Pada tangga kehidupan miskin, sedang dan standar, warga tidak dapat naik tangga kehidupan yang lebih tinggi yaitu dikarenakan tidak adanya modal, bertambahnya tanggungan dan tidak memiliki warisan. Warga dapat naik ketangga berikutnya bila warga masyarakat tersebut melakukan mobilitas keluar kampung dan mendapatkan dua penghasilan (yaitu melalui hasil panen). Mobilitas masyarakat diperlukan agar masyarakat dapat mengakumulasikan modal dari luar dan pengetahuan yang didapat semakin luas.

Perlu pemberian tanah dan akses agraria pada warga di tangga kehidupan miskin.
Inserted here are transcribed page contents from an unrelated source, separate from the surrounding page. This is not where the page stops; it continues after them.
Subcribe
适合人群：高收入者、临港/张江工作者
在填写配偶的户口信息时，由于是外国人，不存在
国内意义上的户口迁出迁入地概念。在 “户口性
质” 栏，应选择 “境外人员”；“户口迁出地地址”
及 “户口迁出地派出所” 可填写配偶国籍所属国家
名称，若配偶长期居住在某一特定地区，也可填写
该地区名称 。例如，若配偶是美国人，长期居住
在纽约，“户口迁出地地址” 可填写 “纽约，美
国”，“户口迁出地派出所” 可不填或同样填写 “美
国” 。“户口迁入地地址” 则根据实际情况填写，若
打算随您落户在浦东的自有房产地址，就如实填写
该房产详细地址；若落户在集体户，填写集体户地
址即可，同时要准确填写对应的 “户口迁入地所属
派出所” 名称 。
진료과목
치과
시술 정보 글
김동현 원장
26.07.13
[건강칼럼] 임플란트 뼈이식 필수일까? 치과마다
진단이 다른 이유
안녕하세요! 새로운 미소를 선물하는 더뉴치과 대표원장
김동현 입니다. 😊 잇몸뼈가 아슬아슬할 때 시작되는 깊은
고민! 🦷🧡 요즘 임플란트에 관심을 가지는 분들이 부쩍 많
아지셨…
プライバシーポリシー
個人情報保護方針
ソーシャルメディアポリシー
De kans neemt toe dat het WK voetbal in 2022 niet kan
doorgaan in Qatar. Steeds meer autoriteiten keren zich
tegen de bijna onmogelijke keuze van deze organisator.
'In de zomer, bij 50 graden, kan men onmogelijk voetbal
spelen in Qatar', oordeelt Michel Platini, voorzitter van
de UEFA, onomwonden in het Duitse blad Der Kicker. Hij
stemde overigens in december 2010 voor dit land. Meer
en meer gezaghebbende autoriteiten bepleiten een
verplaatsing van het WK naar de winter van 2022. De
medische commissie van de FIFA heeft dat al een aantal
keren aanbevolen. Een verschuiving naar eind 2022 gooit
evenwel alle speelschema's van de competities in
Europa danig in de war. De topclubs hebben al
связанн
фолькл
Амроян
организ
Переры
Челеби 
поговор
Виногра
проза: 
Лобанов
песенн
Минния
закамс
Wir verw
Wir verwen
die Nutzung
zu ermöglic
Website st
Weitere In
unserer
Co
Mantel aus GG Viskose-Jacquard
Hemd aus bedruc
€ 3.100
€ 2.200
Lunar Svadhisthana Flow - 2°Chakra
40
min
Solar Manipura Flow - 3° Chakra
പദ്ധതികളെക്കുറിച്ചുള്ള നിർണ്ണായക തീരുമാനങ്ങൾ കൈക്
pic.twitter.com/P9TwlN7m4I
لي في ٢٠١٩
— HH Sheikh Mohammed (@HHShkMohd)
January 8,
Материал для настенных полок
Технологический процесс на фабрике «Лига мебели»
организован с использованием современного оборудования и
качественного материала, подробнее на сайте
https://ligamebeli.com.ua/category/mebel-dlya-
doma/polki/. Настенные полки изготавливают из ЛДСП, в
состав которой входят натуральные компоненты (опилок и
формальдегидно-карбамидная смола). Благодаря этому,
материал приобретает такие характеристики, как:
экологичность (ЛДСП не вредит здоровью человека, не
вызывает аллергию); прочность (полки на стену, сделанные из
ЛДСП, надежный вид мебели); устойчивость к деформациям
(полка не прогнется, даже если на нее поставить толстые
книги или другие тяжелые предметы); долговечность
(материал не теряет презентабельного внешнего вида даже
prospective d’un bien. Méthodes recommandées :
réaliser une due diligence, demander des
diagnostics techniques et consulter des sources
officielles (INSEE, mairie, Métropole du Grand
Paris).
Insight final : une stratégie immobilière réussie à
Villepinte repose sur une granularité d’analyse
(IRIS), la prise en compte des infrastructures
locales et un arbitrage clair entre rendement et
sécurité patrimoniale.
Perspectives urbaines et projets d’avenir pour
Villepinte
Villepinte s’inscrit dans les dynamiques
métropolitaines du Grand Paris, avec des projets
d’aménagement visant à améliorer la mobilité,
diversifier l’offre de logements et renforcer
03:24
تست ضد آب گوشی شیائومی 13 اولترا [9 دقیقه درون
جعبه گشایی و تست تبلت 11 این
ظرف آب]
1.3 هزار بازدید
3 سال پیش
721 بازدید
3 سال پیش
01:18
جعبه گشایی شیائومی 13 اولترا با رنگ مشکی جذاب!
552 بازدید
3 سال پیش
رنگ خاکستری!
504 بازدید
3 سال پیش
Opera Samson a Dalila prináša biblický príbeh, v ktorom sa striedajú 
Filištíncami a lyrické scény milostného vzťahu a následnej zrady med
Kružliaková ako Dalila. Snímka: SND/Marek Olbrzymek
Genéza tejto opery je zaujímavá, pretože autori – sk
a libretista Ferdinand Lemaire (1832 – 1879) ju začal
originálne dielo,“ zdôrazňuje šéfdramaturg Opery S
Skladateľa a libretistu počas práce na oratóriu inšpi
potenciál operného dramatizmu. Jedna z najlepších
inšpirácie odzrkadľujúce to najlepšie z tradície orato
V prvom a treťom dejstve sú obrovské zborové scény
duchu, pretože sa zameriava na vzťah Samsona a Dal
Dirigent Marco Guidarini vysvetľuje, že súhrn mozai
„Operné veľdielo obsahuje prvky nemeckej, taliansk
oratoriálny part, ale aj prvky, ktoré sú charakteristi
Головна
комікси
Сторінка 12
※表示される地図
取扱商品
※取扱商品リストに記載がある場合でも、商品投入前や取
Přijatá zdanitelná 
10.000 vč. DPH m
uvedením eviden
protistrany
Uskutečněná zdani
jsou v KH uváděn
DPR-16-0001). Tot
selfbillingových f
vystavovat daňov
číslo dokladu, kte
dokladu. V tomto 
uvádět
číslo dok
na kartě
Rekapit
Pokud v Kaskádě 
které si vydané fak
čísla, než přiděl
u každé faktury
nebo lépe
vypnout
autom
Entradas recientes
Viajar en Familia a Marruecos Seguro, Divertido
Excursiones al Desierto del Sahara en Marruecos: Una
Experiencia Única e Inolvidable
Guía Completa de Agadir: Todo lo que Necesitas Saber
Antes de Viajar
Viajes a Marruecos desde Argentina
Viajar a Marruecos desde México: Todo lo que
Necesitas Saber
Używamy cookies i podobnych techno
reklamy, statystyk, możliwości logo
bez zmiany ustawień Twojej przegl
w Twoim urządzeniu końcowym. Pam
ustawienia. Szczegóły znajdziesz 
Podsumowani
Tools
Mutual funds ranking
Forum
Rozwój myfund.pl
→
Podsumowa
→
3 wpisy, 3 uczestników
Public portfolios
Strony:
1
Melalui pemberian tanah, masyarakat pada tangga ini dapat memberikan warisan kepada anak mereka, sehingga warga dapat naik tangga kehidupan, dan pemberian tanah dapat meningkatkan penghasilan masyarakat, sehingga masyarakat dapat menabung dan meningkatkan produktifitas pertaniannya melalui pembelian faktor-faktor produksi lainnya. Luas lahan yang diberikan kepada masyarakat harus diperhitungkan dulu sebelumnya. Pembagian tanah harus disesuaikan dengan kemampuan warga dalam mengelola tanah dan disesuaikan dengan luas tanah yang dimiliki oleh masyarakat sekarang. Pembagian tanah bagi masyarakat yang tidak memiliki tanah, masyarakat yang memiliki sawah dibawah empat gedeng dan masyarakat yang memiliki sawah diatas empat gedeng harus disesuaikan masing-masing, sehingga tidak ada masyarakat yang mendapatkan total tanah (luas tanah awal ditambah pemberian tanah yang baru) lebih besar

dibandingkan masyarakat lainnya, yang dapat menyebabkan ketimpangan pada masyarakat semakin melebar. Pemberian tanah kepada masyarakat juga harus disesuaikan dengan kemampuan warga dalam mengelola tanah, sehingga tanah yang diberikan dapat digunakan sebaik-baiknya dan tidak ditelantarkan.